The Magician crossed the dock area quickly, unobtrusively, keeping his eyes off the cruisers around him, the dock crew, the men and women in the control deck above the dock who seemed, at his single, brief glance, to be unconcernedly going about their duties. The Flying Wail was open, fore and aft. The Queen of Hearts was carrying cube-cases up the main hatch. The Nebraskan and the Scholar were pushing the piano up the aft-hatch ramp. For a moment he felt an icy, wrenching spasm of terror. They’d arouse suspicion if they tried to leave surrounded by equipment; they’d never get it packed in two minutes; if they did get it packed, if they did leave, he’d have most of Nova with him, and how could he explain… They’d never forgive him for taking them; Quasar would never forgive him for leaving her behind…

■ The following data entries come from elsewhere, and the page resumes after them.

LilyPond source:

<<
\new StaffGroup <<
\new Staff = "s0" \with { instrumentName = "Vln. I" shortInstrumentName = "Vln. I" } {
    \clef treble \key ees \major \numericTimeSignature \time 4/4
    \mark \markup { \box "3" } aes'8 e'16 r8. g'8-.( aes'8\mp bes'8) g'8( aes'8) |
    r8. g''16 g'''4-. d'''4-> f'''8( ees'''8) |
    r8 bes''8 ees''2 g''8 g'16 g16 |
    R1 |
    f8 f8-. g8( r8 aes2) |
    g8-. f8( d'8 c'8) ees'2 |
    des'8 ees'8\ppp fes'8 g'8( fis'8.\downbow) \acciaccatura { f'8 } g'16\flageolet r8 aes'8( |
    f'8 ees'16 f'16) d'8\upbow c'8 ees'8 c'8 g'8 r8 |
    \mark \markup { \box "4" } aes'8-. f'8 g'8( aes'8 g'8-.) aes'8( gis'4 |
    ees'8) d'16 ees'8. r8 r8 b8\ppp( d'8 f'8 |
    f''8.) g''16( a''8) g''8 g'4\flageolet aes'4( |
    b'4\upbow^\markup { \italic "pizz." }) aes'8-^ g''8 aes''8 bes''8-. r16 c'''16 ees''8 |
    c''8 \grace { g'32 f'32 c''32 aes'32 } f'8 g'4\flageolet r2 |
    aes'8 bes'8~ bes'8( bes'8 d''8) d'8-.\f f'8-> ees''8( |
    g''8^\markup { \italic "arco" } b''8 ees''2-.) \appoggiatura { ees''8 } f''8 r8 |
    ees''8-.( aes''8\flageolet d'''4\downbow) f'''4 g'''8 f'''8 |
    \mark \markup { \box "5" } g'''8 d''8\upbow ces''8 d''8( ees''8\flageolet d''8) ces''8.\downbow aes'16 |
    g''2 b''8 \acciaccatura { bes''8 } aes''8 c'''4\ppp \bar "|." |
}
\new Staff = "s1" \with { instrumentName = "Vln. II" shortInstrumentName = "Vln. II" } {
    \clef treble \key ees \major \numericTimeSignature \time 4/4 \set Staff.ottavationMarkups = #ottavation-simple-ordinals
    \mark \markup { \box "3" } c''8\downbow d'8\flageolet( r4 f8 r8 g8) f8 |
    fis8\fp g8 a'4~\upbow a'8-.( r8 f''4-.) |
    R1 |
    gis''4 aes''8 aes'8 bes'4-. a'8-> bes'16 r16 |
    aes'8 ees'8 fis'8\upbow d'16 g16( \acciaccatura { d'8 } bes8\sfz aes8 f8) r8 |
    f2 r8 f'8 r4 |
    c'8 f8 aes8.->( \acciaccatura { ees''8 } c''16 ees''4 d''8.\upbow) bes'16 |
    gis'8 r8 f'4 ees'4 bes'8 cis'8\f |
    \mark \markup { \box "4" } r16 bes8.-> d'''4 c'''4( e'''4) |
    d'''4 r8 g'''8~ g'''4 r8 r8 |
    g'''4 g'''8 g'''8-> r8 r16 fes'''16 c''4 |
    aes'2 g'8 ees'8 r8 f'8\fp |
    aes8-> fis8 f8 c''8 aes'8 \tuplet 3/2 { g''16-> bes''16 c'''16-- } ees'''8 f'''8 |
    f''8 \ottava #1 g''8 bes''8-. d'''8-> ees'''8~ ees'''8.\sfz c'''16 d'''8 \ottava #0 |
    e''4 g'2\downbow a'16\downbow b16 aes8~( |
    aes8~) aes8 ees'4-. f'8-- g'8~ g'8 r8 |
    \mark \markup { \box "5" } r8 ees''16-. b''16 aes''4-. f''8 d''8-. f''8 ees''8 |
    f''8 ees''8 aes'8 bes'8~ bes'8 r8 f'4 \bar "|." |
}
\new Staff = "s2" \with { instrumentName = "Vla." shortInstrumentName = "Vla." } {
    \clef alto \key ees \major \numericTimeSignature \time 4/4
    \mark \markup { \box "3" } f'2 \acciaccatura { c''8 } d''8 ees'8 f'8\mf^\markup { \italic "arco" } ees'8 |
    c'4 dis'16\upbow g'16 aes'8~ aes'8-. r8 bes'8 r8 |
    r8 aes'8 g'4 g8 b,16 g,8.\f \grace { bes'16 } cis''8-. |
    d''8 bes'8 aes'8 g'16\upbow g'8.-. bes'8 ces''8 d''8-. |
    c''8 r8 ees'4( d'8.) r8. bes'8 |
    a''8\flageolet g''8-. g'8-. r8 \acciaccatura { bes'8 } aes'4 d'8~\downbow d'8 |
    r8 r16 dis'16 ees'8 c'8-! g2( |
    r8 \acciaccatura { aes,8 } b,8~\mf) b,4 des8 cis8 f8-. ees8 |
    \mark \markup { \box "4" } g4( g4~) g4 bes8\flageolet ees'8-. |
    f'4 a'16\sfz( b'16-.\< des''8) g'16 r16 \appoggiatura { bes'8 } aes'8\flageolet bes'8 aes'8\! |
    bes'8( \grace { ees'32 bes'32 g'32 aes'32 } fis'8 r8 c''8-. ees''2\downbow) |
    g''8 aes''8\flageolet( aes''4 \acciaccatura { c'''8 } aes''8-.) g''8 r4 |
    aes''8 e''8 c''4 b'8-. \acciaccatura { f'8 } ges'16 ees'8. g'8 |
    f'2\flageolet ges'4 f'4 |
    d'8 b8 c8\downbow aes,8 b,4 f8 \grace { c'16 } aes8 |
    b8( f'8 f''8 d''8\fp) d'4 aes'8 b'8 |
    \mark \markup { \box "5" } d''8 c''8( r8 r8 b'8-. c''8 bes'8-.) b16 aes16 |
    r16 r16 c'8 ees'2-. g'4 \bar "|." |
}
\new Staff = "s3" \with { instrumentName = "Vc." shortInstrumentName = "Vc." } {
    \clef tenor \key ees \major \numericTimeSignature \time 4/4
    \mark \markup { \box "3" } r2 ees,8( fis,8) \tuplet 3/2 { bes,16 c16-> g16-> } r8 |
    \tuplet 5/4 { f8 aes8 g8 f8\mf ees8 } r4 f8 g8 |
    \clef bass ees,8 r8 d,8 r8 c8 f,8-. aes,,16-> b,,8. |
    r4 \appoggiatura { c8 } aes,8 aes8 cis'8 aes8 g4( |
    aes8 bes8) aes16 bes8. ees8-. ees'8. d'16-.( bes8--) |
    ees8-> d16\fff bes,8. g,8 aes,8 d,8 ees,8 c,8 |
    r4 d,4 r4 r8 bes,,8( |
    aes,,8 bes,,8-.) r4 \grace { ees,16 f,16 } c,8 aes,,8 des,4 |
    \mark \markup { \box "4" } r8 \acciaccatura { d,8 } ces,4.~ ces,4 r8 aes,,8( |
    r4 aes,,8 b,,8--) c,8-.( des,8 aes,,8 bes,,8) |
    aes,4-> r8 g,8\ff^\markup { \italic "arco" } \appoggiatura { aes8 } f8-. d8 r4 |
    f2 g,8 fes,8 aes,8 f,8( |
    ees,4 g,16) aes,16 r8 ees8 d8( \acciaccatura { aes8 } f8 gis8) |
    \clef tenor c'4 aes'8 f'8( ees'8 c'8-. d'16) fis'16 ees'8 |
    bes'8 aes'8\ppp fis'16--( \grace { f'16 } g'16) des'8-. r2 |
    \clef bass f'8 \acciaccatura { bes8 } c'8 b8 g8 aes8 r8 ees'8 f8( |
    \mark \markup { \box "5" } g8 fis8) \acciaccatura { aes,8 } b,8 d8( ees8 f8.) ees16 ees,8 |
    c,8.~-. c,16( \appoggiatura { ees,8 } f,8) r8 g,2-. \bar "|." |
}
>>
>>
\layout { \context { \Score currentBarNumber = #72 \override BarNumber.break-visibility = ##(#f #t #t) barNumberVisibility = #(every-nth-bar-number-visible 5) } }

“Don’t look back,” the Scholar had said. He left his fear behind him like something palpable—his body or his shadow—and picked up a cube-case as he reached the
Flying Wail
.

Michele met him coming down the ramp again. Her face looked odd without paint, smaller, younger. She stopped him, a hand on his shoulder, frowning at the cut on his face. He shook his head quickly.

“Never mind that. Get the cubes inside. We’re taking off.”

“Now?” Her eyes went wide suddenly, Terra’s eyes, seeing into him. “Magic-Man,” she whispered. “What have you done?”

He dumped the cube-case in her arms. “Fast,” he said, and she turned. On the aft-hatch ramp, the piano was jammed at an awkward angle, half in, half out of the hatch. The Nebraskan heaved; the piano rolled through. The Magician followed them up, brought the ramp up and closed the hatch.

Terra, he thought. The name was a pulse in his brain. Where? Where? Anywhere.

Everywhere. He had tied Klyos up and she was gone. Just gone. But she was attached to his mind like the tail of a comet; she must know where he would go. She’s on the dock. She’s inside the
Flying Wail
. She must be.

Don’t look back.

He moved to the bridge. Quasar was there, painting her nails, and he smiled in relief. She glanced at him, brooded a moment at the state of his face and said mordantly, “It’s not a color I would have chosen.”

Michele came in with a cube-case. “That’s it,” she said. He sealed the cruiser, his hands chilly, shaking, and stepped around her cube-cases to the controls. Michele watched him, motionless, still clutching the last case. He said, “Sit down. The Nebraskan can get those.”

She sat in the navigator’s chair. Quasar’s brush stilled abruptly. “Magic-Man, are we leaving? But our clothes, everything—”

“You want them,” he said, “you go get them.”

She was silent. The engines rumbled.

There was a surprised shout from the tail of the cruiser. The Magician wondered if they had found Terra. The receiver crackled instantly.


Flying Wail
, this is Maindock. You’re not scheduled to depart until seven hundred hours GTT.”

“Maindock, this is Restak,” the Magician said glibly. “We misjudged our performance schedule. We’re due at Rimrock earlier than we thought. We’re not used to off-world time. Request permission to leave.”